[Saved data entries]
↓
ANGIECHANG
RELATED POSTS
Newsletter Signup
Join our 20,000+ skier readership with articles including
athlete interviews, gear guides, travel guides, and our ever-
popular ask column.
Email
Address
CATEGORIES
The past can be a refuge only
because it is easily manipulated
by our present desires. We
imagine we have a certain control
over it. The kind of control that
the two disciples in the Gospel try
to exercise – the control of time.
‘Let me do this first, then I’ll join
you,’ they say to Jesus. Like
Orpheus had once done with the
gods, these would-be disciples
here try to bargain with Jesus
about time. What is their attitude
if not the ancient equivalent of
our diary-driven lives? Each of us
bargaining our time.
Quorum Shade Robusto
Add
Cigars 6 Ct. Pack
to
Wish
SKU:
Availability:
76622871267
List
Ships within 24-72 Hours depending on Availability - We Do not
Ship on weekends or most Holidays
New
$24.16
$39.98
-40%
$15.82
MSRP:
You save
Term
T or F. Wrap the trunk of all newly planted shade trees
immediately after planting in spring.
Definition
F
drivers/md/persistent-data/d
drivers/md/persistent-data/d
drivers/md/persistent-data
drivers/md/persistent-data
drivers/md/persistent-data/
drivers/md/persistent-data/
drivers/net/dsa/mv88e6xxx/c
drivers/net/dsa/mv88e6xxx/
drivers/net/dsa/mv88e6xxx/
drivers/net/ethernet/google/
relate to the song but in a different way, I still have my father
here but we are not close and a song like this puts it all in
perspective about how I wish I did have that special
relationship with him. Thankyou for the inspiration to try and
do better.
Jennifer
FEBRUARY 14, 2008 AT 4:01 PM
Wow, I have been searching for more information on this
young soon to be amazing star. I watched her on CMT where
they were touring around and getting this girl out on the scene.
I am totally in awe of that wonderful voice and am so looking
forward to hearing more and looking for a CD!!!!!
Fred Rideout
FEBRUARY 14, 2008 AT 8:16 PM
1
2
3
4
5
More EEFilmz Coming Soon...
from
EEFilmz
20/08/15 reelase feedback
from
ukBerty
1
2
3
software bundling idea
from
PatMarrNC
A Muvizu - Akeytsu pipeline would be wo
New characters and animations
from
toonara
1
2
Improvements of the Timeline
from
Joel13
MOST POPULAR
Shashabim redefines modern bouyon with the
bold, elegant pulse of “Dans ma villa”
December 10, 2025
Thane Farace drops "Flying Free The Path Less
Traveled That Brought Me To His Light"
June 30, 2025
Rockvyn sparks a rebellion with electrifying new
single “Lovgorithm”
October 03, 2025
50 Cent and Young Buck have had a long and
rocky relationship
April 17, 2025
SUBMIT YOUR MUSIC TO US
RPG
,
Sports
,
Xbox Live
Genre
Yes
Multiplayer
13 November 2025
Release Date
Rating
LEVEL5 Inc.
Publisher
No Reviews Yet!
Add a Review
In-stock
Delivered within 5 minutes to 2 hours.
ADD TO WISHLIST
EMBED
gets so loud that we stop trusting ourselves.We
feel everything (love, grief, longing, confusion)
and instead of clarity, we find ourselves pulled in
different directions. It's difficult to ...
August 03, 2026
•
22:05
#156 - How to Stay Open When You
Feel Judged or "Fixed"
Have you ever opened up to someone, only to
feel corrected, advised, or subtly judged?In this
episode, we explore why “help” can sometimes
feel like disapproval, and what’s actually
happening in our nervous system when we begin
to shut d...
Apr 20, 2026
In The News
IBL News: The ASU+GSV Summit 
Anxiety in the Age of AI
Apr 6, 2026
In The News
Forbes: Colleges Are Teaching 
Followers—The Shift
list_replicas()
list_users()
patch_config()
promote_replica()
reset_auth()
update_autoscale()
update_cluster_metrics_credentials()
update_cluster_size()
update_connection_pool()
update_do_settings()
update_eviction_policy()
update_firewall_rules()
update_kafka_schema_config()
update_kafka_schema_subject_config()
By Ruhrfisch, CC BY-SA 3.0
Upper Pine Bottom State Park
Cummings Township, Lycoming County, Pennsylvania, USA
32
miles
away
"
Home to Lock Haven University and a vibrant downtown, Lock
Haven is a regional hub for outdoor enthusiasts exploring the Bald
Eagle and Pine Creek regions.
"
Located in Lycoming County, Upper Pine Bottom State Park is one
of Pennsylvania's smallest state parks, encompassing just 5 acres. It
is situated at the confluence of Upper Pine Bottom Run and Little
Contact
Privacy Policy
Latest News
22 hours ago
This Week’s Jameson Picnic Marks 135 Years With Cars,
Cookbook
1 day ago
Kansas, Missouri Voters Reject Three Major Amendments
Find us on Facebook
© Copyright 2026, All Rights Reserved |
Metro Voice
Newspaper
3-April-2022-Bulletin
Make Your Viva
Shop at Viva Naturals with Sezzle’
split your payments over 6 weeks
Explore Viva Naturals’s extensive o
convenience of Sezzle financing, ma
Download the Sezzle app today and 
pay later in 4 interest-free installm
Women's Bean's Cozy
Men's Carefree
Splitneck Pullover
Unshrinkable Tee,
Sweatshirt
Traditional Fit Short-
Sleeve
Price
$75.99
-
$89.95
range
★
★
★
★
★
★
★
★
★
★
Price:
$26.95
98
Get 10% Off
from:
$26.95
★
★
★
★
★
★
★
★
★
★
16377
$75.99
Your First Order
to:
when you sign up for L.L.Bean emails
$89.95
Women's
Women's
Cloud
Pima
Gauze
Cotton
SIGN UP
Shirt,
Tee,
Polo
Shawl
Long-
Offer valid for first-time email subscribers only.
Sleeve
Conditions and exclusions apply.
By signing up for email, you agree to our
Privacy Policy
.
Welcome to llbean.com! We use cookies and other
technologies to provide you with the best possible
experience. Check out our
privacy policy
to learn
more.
↑
_EXERCISE DETAILS:_ Whenever the word "control" shows up in a line, that line counts. Say how many lines of the data count, giving the number alone.

_EXERCISE RESULT:_ 3